I've said before that I agree with a lot of the spirit of the DMA, but thinking through the rules in this way has highlighted two things for me:

  • Trade-offs are ignored: Some of these rules will have additional consequences. For example, there is always going to be a trade-off between openness and security. There are arguments for making either the priority. In fact, you could argue that iOS has prioritised security, while Android has put more emphasis on openness. But pretending this compromise doesn't exist (or worse, legislating that it mustn't) isn't dealing with reality.

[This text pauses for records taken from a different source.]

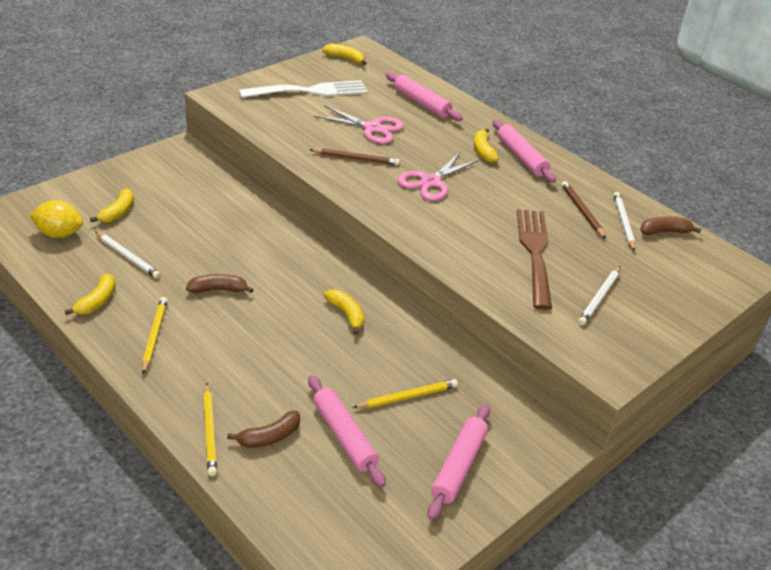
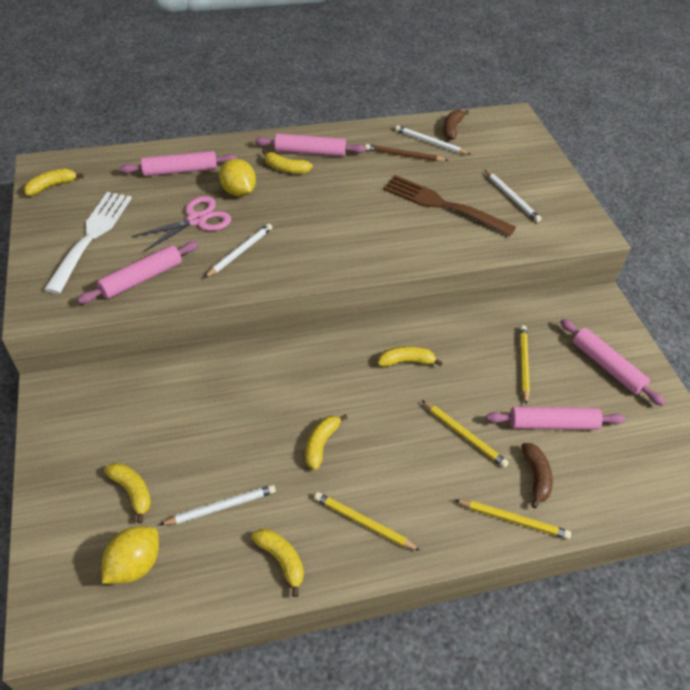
camera: 60 degrees left, 10 degrees up
brown banana [186,274,254,293] -> yellow banana [305,414,348,470]
brown pencil [309,148,400,165] -> white pencil [204,224,272,278]
pink scissors [398,152,479,201] -> none
none -> pink rolling pin [77,241,198,304]
none -> yellow lemon [219,159,256,197]
none -> yellow pencil [421,400,509,468]

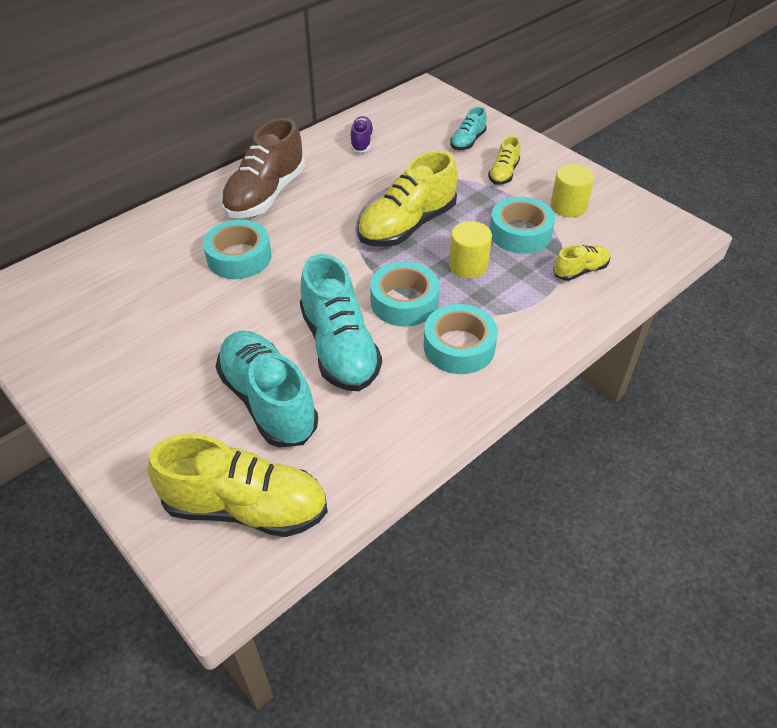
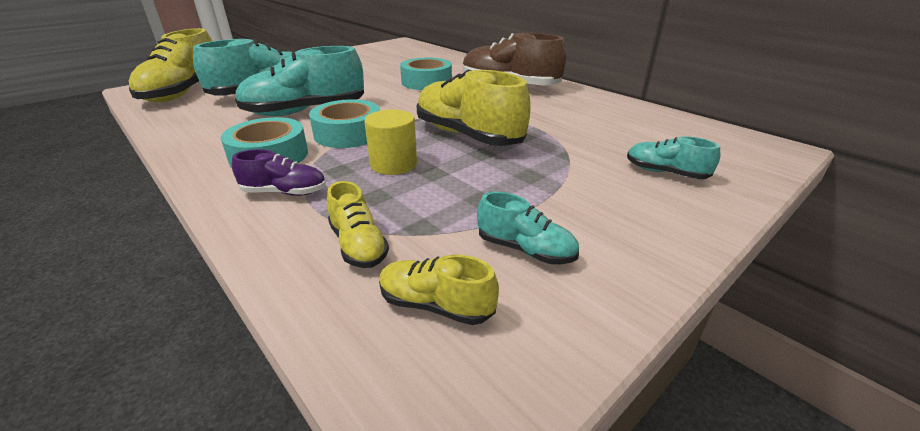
camera: 90 degrees right, 15 degrees down
purple shoe [351,116,374,153] -> purple shoe moved to [232,149,326,196]
yellow shoe [488,136,520,185] -> yellow shoe moved to [379,255,499,325]
turquoise tape [490,196,555,254] -> none
yellow cylinder [551,164,594,217] -> turquoise shoe [477,191,579,264]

  • Users aren't the top priority: this sounds like an overwhelmingly negative comment, but it's not necessarily intended as such. Again, this is a trade-off, and the top priority here is to reduce the power of gatekeepers, even if doing so might make consumers worse off. For example, exposing iOS to third-party app stores will make the system less secure and increase malware and scams, often for people who bought an iPhone specifically so they wouldn't have to worry about these things.

Stopping anti-competitive behaviour from the tech giants is a good thing, and doing so really does require new laws rather than attempting to force-fit laws designed for a more 'physical goods' world. That far, at least, it's positive that the EU has done something that many other entities have not. But the DMA is trying to solve too many problems at once and ignoring trade-offs in doing so, and as a result, it runs a very real risk of doing more harm than good.